**Passage provided**
---

Re: XFS Repair Error

Chris Murphy <lists@xxxxxxxxxxxxxxxxx> · Wed, 26 Jun 2019 18:13:41 -0600

On Wed, Jun 26, 2019 at 3:30 PM Rich Otero <rotero@xxxxxxxxxxxxx> wrote:
>
> > This applies
> > http://xfs.org/index.php/XFS_FAQ#Q:_What_information_should_I_include_when_reporting_a_problem.3F
>
> kernel version: 3.12.17
> xfsprogs version: 3.1.7

All of the upstream file system lists are primarily for development of
what's in linux-next, mainline, and most recent stable kernels.
Anything much older is sort of an archaeological curiosity, but
otherwise it's really the distribution's responsibility to handle
issues if they've decided to keep on supporting something this old.

You found a curious/unexpected xfs_repair error with an ancient
version, and that's fine. But you kinda need to check it with
something a lot more recent to be relevant to this list.

> > Also, are the disk failures fixed? Is the RAID happy? I'm very
> > skeptical of writing anything, including repairs, let alone rw
> > mounting, a file system that's one a busted or questionably working
> > storage stack. The storage stack needs to be in working order first.

---

**What to work on**
a - Quote the XFS repair reply from "On Wed, Jun" to "something this old.".
b - According to the XFS repair reply, whose responsibility is it to handle issues with much older versions?

---

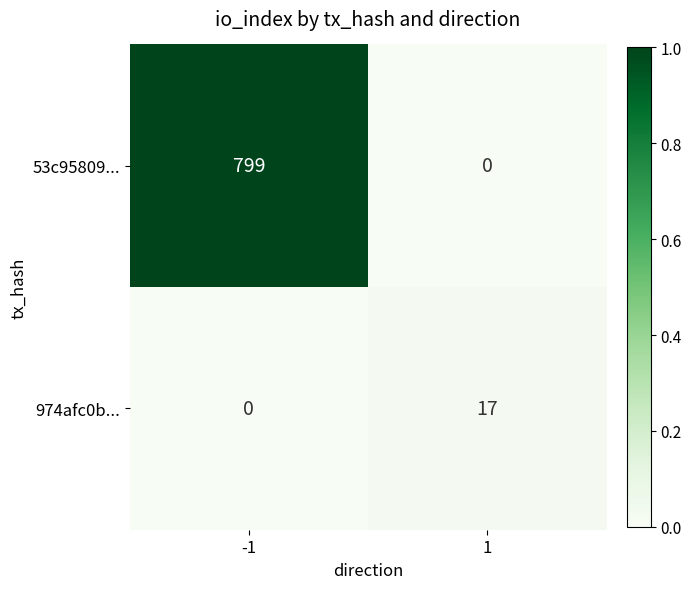

True or false: 53c95809... has a value of 799 at -1.

True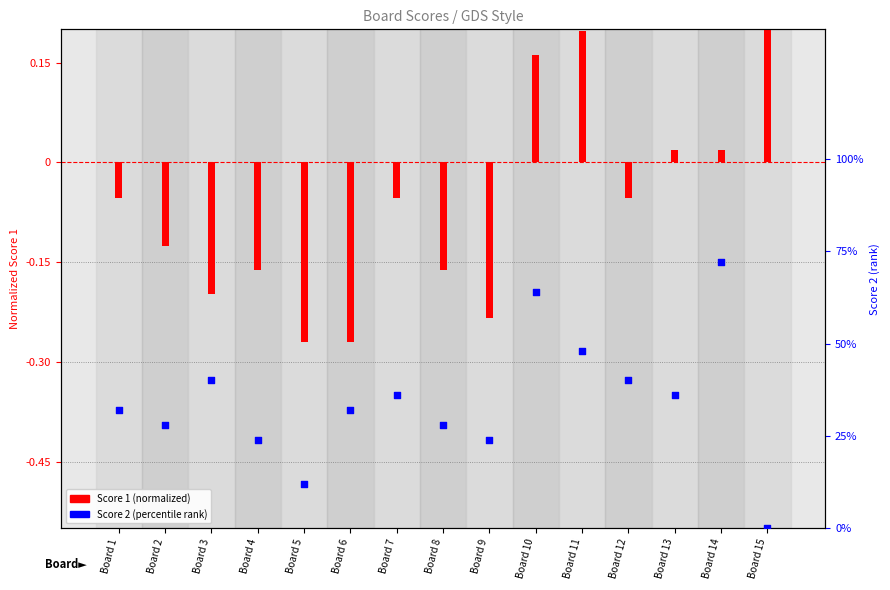

At which category is the sum across all series the highest?

Board 10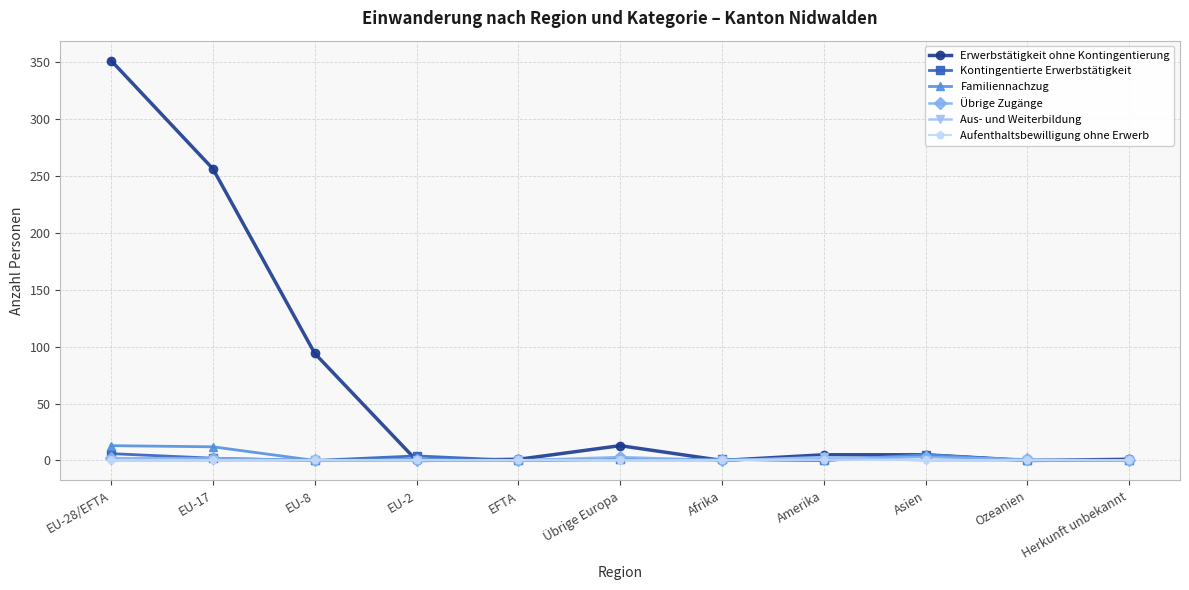

What position from the right is EU-8?

9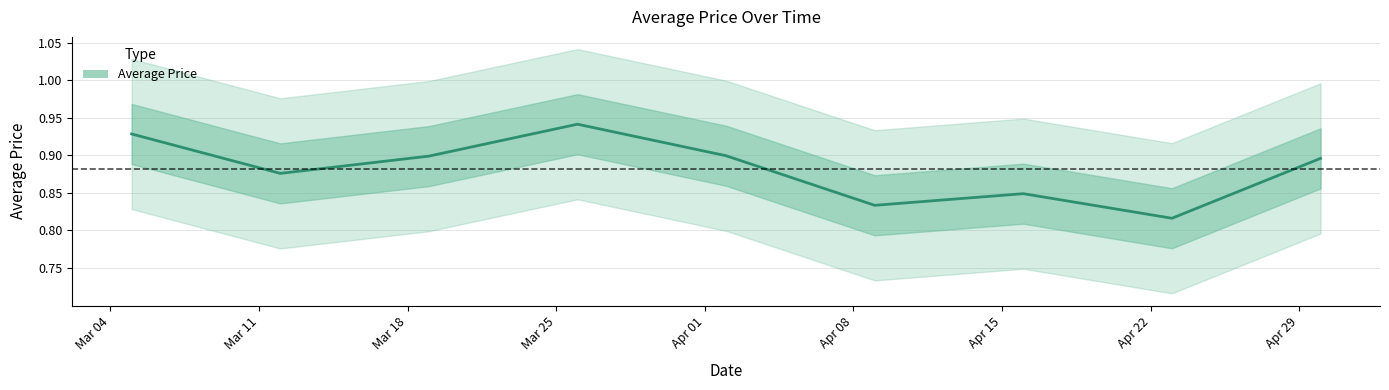

Does the chart have visible grid lines?

Yes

---

**Written responses**
a -
On Wed, Jun 26, 2019 at 3:30 PM Rich Otero <rotero@xxxxxxxxxxxxx> wrote:
>
> > This applies
> > http://xfs.org/index.php/XFS_FAQ#Q:_What_information_should_I_include_when_reporting_a_problem.3F
>
> kernel version: 3.12.17
> xfsprogs version: 3.1.7

All of the upstream file system lists are primarily for development of
what's in linux-next, mainline, and most recent stable kernels.
Anything much older is sort of an archaeological curiosity, but
otherwise it's really the distribution's responsibility to handle
issues if they've decided to keep on supporting something this old.

b - It is the distribution's responsibility, if it has decided to keep supporting something that old.